Your output should be the lines below from the one with "FIGURE 1 | Schematic" through the one with "Figure 3. UPM-induced", copied exactly, pictures excluded.

== Data provided

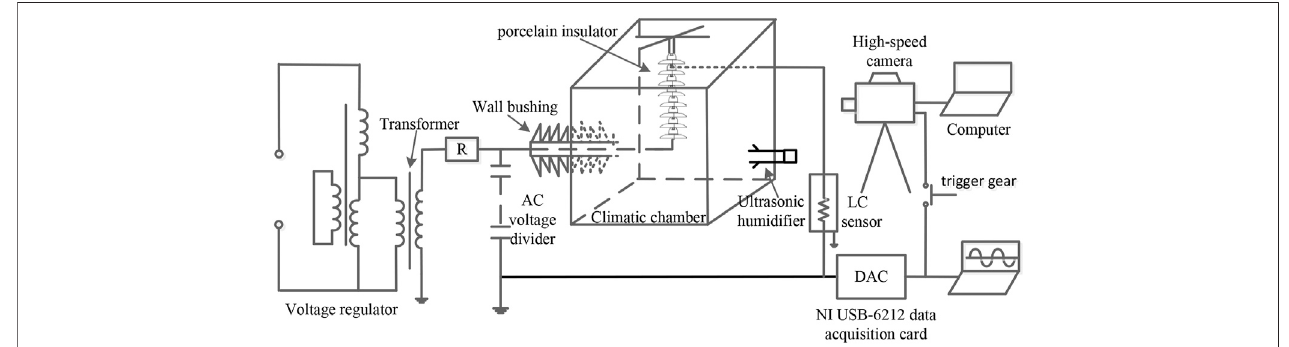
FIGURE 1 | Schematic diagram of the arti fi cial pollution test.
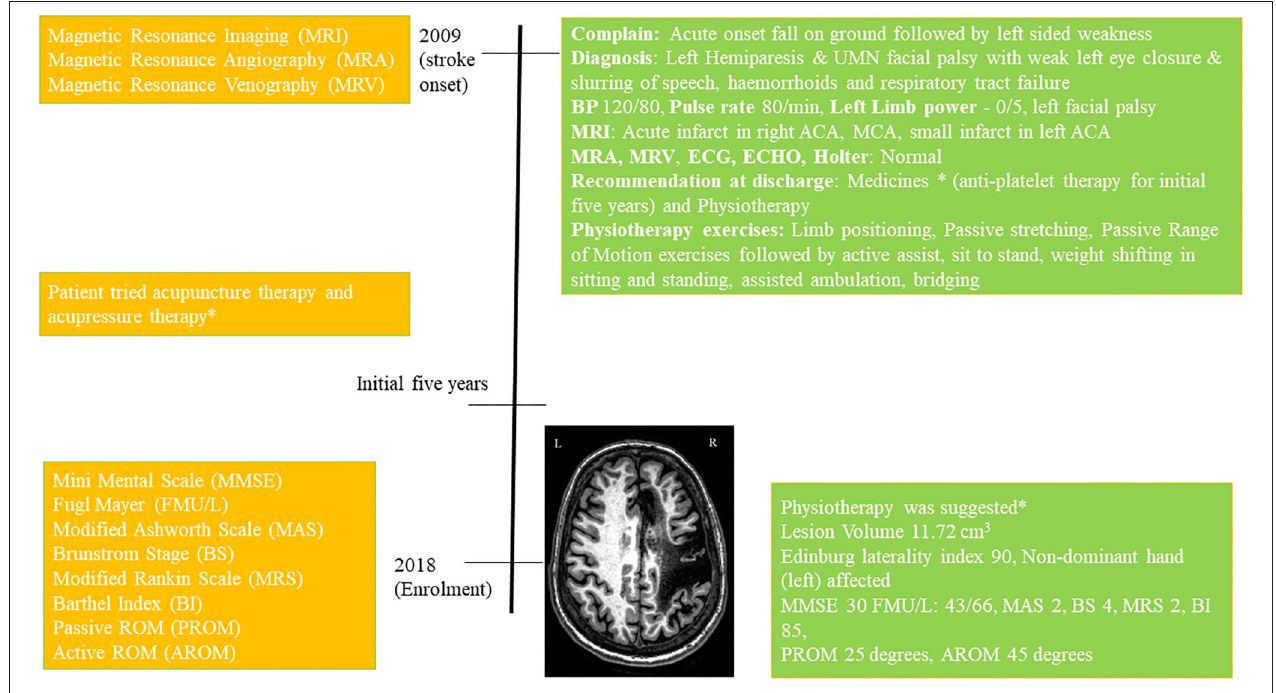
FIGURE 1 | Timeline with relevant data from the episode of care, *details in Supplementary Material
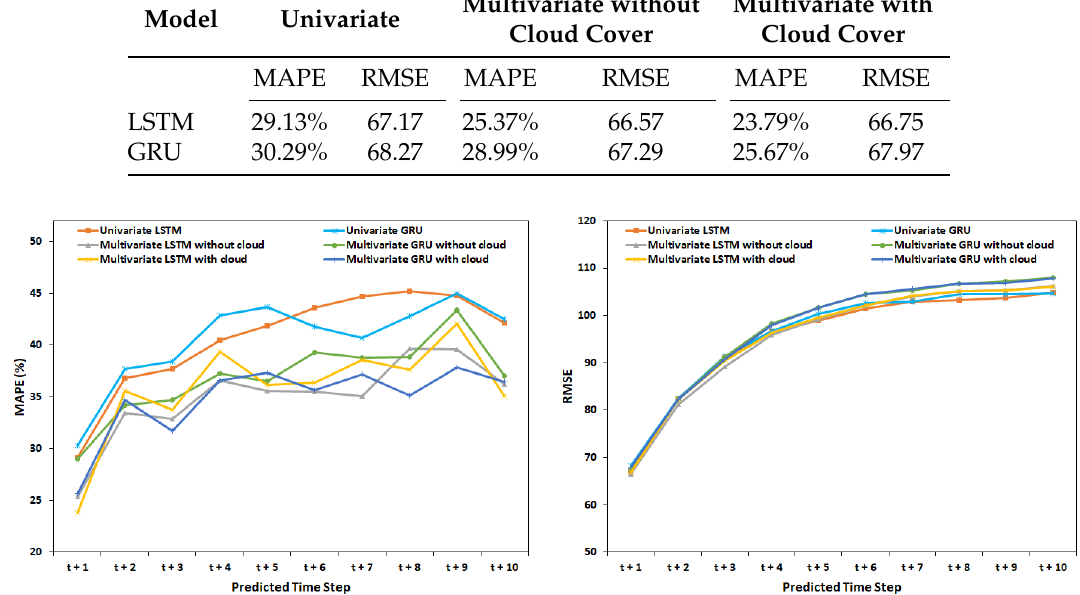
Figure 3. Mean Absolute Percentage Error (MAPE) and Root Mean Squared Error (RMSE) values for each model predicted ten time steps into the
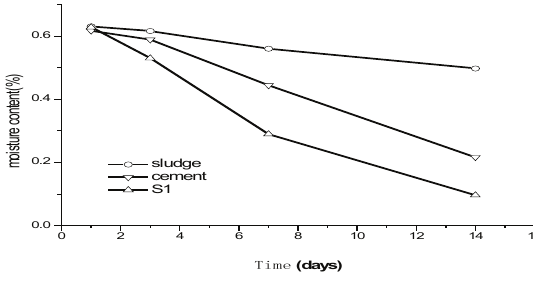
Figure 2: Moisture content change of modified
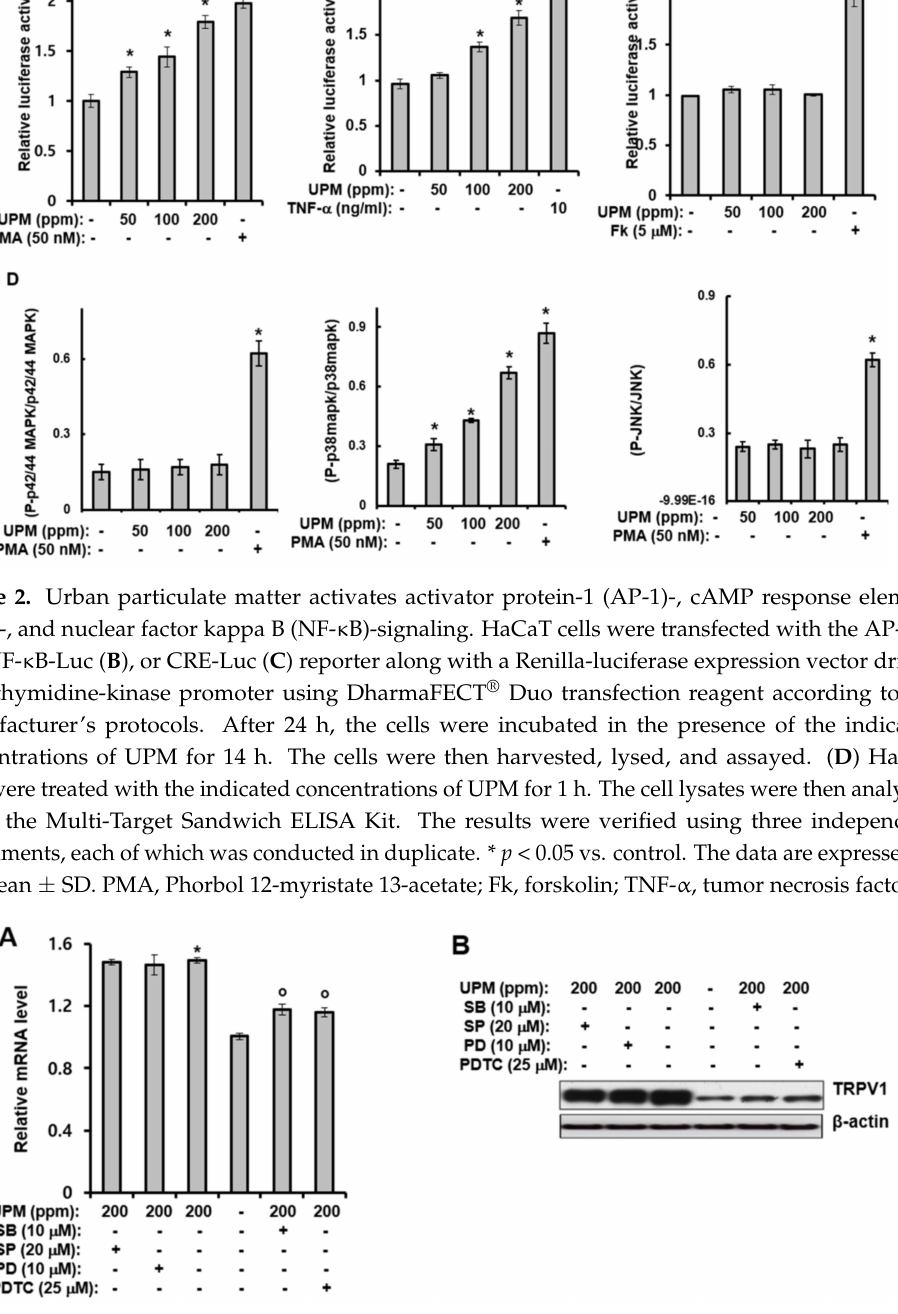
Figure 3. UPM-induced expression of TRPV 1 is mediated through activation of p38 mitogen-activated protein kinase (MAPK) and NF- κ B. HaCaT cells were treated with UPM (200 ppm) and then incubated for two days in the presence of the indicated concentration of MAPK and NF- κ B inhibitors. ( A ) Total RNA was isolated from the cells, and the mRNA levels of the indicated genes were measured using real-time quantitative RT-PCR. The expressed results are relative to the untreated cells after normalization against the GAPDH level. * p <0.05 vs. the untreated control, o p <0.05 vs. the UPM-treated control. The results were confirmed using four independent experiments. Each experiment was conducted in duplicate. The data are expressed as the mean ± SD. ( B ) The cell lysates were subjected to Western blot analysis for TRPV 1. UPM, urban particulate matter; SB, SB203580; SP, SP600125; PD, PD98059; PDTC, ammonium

====
== Data provided

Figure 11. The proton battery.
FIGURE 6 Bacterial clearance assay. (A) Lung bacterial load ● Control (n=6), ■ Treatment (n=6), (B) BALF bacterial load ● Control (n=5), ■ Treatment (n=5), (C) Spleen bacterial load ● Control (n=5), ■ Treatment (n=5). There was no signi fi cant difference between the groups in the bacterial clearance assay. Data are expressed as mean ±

====

Exercise solution:
FIGURE 1 | Schematic diagram of the arti fi cial pollution test.
FIGURE 1 | Timeline with relevant data from the episode of care, *details in Supplementary Material
Figure 3. Mean Absolute Percentage Error (MAPE) and Root Mean Squared Error (RMSE) values for each model predicted ten time steps into the
Figure 2: Moisture content change of modified
Figure 3. UPM-induced expression of TRPV 1 is mediated through activation of p38 mitogen-activated protein kinase (MAPK) and NF- κ B. HaCaT cells were treated with UPM (200 ppm) and then incubated for two days in the presence of the indicated concentration of MAPK and NF- κ B inhibitors. ( A ) Total RNA was isolated from the cells, and the mRNA levels of the indicated genes were measured using real-time quantitative RT-PCR. The expressed results are relative to the untreated cells after normalization against the GAPDH level. * p <0.05 vs. the untreated control, o p <0.05 vs. the UPM-treated control. The results were confirmed using four independent experiments. Each experiment was conducted in duplicate. The data are expressed as the mean ± SD. ( B ) The cell lysates were subjected to Western blot analysis for TRPV 1. UPM, urban particulate matter; SB, SB203580; SP, SP600125; PD, PD98059; PDTC, ammonium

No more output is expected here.